Article 50 says: “Any member state may decide to withdraw from the union in accordance with its own constitutional requirements.”
When the commons voted to evoke Article 50 over two years ago although many were sceptical over the time limit, few realised how incompetent the Prime Minister and her Ministers would prove to be.
With only a few weeks until we leave the European Union , there seems no prospect of a deal which the EU would accept and Mrs May actual "deal" even if its passed seems to guarantee nothing.
She had been under pressure from members of her own cabinet.
Mr Davies said MPs were putting "personal ambitions ahead of their responsibility to voters".
Mr Davies, who campaigned for a leave vote in the 2016 referendum, said the two main parties at Westminster stood on pro-Brexit manifestos in the 2017 general election.

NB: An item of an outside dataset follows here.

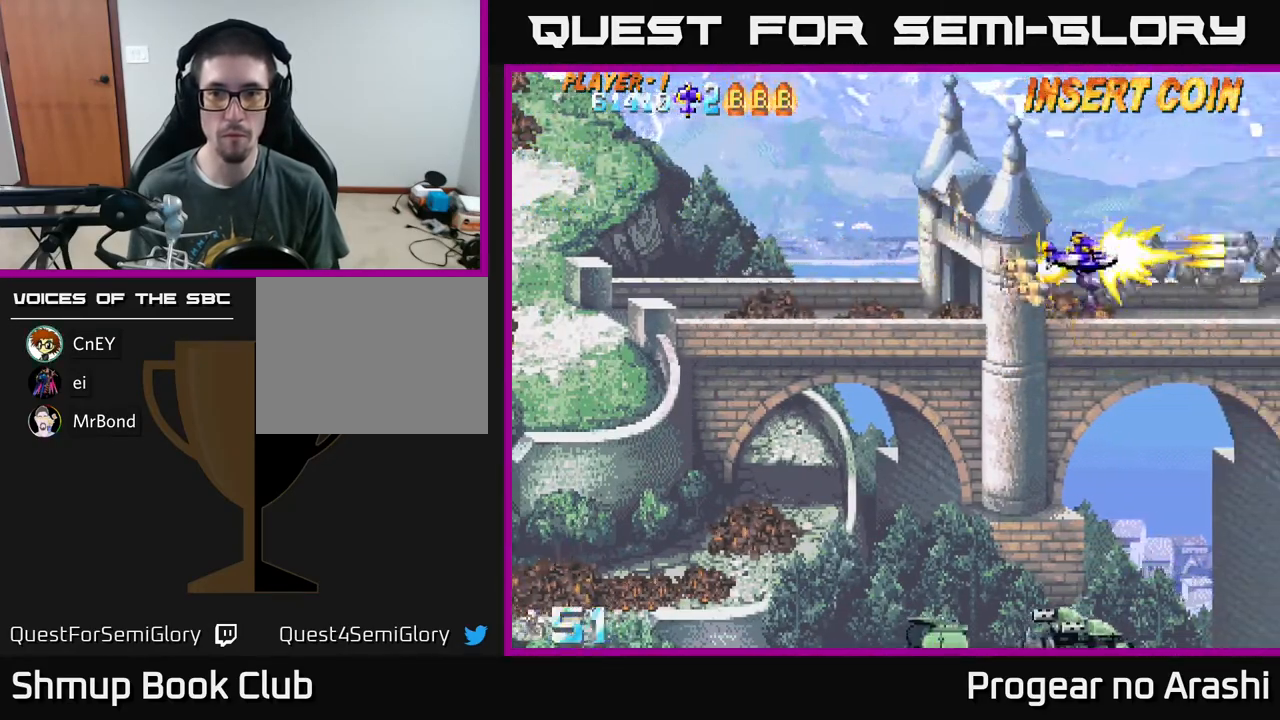
{"buttons": ["X", "DPAD_DOWN", "DPAD_LEFT"], "left_stick": "center", "events": [[33, "DPAD_RIGHT", "up"], [167, "DPAD_LEFT", "down"]]}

The Conservative AM for the Vale of Glamorgan supports leaving the EU with a deal on 29 March.
"Every MP had their instructions, now ," Mr Davies said.
He added: "I'm deeply disappointed… that so many MPs are unpicking the commitments of the 2017 general election."
Mr Davies is not stupid so he must realise that we are not ready to crash out of the EU in a months time, and it make sense that we should not do so with not only an agreement with the EU but a credible trading agreement with Brussels.
Although I support a confirmation vote by the UK public in a referendum, argument for extending Article 50, is not about creating one (though it probably makes it more likely) but about at least have an agreement that is not catastrophic as would be if we wake up on March 30 to find us cut of from not only the EU but the rest of the world.
The problem is even if Mrs May realises it , she faces humiliation if she agrees an extension of Article 50, because it would lead to proof that she has completely failed in two years of Brexit negotiations.
Andrew R. T. Davies is right about "people putting personal ambitions ahead of their responsibility to voters" but it is those who are not prepared to admit that we face in a months time a chaotic and exit in a months time, because those who were elected to carry it out, have completely failed as a government and will rather see the UK burn rather than admit it.